Source records
▬▬▬
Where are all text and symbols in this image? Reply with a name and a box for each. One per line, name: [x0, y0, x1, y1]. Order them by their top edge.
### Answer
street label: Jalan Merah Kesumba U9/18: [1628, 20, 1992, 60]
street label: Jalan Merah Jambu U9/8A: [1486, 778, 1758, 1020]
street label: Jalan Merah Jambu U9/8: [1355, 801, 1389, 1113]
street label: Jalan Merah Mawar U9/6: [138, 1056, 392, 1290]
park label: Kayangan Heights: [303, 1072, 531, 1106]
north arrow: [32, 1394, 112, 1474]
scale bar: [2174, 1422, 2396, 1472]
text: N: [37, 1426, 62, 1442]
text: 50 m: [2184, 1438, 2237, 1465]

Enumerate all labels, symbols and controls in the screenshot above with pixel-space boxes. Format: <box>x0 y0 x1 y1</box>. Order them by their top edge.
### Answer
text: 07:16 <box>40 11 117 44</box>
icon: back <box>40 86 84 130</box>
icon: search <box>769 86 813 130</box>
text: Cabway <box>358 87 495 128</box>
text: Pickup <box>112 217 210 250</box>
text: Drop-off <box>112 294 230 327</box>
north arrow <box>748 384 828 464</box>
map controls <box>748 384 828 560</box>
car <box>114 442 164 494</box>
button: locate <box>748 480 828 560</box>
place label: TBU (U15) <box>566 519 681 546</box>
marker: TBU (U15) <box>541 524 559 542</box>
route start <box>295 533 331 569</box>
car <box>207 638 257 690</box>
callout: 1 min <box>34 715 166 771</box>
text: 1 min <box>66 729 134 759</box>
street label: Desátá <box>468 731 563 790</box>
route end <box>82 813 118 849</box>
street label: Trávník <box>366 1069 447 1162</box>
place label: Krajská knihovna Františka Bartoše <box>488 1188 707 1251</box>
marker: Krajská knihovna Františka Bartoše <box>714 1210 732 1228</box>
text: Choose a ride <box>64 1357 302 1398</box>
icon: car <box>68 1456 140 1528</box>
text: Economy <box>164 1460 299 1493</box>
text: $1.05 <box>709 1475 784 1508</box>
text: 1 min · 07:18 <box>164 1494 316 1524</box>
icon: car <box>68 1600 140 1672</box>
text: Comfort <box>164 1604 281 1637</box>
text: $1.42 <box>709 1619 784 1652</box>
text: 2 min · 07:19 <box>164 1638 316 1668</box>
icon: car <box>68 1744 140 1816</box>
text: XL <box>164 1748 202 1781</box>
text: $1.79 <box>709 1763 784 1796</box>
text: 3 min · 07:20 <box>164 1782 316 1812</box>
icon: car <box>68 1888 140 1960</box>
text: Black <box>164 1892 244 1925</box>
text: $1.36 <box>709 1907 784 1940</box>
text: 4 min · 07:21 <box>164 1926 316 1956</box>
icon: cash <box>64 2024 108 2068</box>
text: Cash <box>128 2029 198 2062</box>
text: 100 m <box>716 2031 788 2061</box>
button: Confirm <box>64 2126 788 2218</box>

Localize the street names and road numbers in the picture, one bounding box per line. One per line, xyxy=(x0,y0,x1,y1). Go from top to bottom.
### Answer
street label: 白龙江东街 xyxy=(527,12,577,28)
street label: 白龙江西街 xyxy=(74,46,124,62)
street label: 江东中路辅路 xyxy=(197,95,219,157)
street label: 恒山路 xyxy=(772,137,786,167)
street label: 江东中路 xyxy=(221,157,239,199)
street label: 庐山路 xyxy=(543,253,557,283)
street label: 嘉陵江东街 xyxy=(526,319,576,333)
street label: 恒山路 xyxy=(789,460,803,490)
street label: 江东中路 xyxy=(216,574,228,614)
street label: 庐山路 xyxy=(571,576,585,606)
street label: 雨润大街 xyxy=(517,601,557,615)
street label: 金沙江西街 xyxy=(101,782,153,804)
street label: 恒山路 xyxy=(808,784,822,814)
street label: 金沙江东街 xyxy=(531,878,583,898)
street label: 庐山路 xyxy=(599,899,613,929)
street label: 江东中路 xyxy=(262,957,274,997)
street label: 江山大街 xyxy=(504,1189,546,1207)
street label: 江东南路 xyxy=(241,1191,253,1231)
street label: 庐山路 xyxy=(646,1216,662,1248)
▬▬▬
**EXERCISE PROMPT**
Using the records above, repeat exactly the lines from the first one through the line with "Enumerate all labels, symbols".

**TASK ANSWER**
Where are all text and symbols in this image? Reply with a name and a box for each. One per line, name: [x0, y0, x1, y1]. Order them by their top edge.
### Answer
street label: Jalan Merah Kesumba U9/18: [1628, 20, 1992, 60]
street label: Jalan Merah Jambu U9/8A: [1486, 778, 1758, 1020]
street label: Jalan Merah Jambu U9/8: [1355, 801, 1389, 1113]
street label: Jalan Merah Mawar U9/6: [138, 1056, 392, 1290]
park label: Kayangan Heights: [303, 1072, 531, 1106]
north arrow: [32, 1394, 112, 1474]
scale bar: [2174, 1422, 2396, 1472]
text: N: [37, 1426, 62, 1442]
text: 50 m: [2184, 1438, 2237, 1465]

Enumerate all labels, symbols and controls in the screenshot above with pixel-space boxes. Format: <box>x0 y0 x1 y1</box>. Order them by their top edge.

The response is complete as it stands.